**TEXTO PARA ANÁLISE:**
==========

Presenciar um atropelamento não é nada agradável.
Ainda não presenciei um, isto é,
até quarta-feira passada. Mas não considero um atropelamento na amplitude que a
palavra sugere. O que não deixa de ser um atropelamento. Foi uma cena nada boa
para ser vista.
Tinha saído da academia e estava
no ponto do ônibus quando o carro bateu de lado nele e jogou-o ao chão. Foi uma
batida de raspão, porém de conseqüência mortal. Pois como caiu ele ficou. Nem
se mexeu. O carro creio, daria tempo de frear ou desviar. Não sei por que carga
dáguas não fez nada disso. Ele também, indeciso, ficou naquele de atravessar ou
voltar acabou sendo atropelado.
A rua é uma ladeira não muito
íngreme. É o começo da rua, onde os motoristas aproveitavam para dar embalo e
subirem a ladeira do Cangaiba e conseguirem subir o viaduto que passa por cima
do Tiquatira. A prefeitura colocou perto do Terminal de ônibus da Penha um
radar para evitar os abusos. No entanto assim que passam pelo radar, os caras
pisam fundo.

==========

**Dados de análise do layout da página:**
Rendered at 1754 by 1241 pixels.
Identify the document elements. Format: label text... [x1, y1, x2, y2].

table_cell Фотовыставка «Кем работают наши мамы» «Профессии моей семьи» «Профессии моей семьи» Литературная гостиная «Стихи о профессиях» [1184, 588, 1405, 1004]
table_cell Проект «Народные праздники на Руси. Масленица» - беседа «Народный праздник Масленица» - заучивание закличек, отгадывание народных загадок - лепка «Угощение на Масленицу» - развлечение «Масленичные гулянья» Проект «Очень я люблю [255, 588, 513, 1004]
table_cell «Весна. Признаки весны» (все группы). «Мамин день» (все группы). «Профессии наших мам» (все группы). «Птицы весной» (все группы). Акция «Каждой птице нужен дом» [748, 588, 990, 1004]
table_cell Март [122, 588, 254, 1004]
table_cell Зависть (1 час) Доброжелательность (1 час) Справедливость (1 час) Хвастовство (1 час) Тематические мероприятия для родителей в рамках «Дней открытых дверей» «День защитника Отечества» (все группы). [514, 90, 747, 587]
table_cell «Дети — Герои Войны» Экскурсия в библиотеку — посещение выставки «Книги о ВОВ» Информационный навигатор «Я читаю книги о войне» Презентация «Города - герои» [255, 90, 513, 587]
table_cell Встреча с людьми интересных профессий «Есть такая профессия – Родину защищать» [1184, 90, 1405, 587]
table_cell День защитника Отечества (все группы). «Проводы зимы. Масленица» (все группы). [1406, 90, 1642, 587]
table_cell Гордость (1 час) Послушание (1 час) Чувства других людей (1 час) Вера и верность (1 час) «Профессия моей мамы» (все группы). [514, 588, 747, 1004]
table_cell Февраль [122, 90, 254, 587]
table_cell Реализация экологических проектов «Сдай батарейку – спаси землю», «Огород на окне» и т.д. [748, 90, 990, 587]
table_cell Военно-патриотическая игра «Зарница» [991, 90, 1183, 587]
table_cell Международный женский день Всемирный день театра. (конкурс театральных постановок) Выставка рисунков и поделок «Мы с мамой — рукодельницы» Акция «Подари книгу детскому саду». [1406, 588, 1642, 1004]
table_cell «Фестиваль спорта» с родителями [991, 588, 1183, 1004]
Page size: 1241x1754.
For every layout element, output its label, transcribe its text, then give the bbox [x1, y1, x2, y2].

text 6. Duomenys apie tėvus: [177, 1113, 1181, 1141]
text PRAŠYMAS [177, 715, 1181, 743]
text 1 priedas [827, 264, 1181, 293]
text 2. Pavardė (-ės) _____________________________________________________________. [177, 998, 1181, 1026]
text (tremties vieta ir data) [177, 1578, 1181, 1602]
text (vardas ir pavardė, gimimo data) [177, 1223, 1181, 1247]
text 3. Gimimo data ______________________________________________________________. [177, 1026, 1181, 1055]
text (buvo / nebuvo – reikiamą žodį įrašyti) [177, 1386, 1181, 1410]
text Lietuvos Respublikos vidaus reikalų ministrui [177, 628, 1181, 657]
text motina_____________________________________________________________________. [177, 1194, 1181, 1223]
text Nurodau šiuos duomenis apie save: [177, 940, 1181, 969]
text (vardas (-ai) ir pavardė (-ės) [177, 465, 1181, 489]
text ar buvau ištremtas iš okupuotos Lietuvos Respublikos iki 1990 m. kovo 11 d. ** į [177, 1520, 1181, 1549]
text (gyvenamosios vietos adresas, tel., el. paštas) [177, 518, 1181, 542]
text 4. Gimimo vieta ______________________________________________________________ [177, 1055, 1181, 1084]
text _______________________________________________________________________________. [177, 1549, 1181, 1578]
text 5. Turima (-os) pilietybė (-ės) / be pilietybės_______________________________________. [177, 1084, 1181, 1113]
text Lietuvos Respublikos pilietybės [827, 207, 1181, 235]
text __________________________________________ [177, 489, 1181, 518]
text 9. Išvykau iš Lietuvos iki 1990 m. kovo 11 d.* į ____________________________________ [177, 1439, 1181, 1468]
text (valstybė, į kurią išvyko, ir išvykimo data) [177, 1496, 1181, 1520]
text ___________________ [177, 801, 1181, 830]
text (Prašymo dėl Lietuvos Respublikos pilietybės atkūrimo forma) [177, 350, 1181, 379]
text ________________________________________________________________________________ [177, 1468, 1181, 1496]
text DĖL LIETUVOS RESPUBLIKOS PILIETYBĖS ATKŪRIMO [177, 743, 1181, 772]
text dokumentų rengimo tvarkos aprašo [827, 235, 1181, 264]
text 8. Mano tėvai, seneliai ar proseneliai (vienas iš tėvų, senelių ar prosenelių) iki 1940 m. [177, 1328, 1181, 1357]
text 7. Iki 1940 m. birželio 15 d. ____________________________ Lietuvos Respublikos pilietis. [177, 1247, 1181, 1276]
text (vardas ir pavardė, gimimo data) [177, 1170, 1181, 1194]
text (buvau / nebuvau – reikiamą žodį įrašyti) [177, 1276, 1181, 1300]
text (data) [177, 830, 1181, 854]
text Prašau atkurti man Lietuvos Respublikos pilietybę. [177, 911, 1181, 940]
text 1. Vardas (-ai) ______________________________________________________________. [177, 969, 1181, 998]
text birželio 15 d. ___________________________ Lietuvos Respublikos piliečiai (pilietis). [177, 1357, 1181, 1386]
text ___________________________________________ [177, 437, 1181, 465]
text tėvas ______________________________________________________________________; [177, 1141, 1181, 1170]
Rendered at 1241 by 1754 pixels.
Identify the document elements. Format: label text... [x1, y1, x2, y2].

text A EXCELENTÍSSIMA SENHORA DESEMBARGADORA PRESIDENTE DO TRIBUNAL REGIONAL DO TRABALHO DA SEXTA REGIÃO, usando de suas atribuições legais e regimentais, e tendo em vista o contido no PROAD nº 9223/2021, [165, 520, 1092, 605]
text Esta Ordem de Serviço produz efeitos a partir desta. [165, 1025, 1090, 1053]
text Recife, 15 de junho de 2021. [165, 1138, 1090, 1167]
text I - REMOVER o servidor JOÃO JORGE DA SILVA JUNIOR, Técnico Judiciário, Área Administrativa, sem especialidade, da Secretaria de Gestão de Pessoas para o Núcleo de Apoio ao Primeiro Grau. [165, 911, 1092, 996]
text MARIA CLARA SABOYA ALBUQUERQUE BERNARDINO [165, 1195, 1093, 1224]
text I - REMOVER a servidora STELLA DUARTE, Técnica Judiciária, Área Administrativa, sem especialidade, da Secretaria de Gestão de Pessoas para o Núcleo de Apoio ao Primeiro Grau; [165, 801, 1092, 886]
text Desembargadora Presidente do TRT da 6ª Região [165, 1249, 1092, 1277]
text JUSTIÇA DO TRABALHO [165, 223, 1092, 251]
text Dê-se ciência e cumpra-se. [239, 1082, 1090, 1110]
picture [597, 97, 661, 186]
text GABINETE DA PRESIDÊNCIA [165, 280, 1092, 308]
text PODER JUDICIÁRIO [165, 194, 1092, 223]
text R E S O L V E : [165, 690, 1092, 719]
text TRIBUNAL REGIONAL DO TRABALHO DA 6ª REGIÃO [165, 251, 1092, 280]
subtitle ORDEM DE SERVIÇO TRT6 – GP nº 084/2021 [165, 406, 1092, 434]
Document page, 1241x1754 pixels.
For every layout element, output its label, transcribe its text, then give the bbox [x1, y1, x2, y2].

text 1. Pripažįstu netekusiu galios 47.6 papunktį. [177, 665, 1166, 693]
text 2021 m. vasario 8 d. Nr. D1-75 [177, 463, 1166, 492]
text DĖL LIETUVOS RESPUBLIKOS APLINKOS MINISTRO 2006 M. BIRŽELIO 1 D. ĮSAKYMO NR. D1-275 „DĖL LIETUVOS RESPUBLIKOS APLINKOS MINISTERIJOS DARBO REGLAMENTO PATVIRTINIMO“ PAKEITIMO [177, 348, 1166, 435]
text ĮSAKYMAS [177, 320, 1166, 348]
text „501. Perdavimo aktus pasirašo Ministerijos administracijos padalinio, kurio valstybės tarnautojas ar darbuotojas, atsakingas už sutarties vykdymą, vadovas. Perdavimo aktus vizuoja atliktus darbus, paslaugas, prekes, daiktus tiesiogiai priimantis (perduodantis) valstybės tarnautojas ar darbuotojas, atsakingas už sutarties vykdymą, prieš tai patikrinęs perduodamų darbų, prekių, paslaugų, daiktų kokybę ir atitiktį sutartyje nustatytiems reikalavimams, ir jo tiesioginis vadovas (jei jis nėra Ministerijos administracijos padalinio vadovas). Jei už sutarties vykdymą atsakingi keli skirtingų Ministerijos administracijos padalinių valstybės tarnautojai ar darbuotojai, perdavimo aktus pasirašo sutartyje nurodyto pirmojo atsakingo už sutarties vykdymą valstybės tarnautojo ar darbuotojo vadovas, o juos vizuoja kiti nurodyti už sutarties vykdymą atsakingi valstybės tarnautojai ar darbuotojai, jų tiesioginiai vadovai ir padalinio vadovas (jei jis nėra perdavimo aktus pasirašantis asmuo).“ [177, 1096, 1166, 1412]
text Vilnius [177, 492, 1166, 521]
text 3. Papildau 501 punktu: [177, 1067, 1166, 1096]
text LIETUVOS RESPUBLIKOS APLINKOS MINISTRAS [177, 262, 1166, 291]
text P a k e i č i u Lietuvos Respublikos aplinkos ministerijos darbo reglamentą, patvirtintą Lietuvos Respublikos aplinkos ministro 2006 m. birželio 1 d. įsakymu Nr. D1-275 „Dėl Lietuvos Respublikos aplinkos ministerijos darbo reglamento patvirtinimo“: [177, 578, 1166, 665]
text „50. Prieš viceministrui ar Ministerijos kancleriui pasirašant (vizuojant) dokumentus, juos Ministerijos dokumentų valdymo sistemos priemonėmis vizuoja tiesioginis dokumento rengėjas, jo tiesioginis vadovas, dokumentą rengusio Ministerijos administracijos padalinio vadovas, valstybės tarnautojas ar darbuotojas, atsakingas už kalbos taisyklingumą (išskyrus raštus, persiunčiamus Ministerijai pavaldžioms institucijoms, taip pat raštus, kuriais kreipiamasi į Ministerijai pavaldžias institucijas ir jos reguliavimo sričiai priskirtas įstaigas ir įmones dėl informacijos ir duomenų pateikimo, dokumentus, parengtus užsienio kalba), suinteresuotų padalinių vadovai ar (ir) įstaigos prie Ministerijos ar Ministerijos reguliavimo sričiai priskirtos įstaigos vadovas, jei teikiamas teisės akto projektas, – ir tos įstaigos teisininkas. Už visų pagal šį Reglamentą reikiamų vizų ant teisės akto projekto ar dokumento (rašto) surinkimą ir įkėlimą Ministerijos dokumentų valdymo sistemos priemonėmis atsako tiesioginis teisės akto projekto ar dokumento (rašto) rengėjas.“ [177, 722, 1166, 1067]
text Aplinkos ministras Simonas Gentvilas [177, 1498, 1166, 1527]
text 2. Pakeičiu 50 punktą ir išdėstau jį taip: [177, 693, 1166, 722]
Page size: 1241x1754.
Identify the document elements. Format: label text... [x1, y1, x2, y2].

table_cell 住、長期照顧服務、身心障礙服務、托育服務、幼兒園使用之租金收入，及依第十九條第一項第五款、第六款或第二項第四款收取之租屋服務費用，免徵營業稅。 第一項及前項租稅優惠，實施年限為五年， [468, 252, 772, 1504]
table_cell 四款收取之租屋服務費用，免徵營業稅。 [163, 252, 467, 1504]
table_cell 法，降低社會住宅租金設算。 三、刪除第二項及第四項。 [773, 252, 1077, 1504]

==========

**PERGUNTAS SOBRE O TEXTO:**
1. Relacione todos os nomes próprios de lugares citados no texto sobre o atropelamento.
2. Resuma em duas frases o texto sobre o atropelamento.
3. Transcreva o trecho do texto sobre o atropelamento que vai de "Tinha saído da" até "acabou sendo atropelado.".
A listagem não tem nenhum papel neste exercício.

**RESPOSTAS EM ORDEM:**
1. Cangaiba, Tiquatira, Penha

2. Na quarta-feira passada, ao sair da academia e esperar no ponto de ônibus, quem narra viu um carro atingir de raspão, com consequência mortal, alguém que hesitava entre atravessar a rua e voltar. A rua é uma ladeira em que os motoristas pegam embalo para subir a ladeira do Cangaiba e o viaduto sobre o Tiquatira, e, apesar do radar posto pela prefeitura perto do Terminal de ônibus da Penha, eles aceleram logo depois de passar por ele.

3.
Tinha saído da academia e estava
no ponto do ônibus quando o carro bateu de lado nele e jogou-o ao chão. Foi uma
batida de raspão, porém de conseqüência mortal. Pois como caiu ele ficou. Nem
se mexeu. O carro creio, daria tempo de frear ou desviar. Não sei por que carga
dáguas não fez nada disso. Ele também, indeciso, ficou naquele de atravessar ou
voltar acabou sendo atropelado.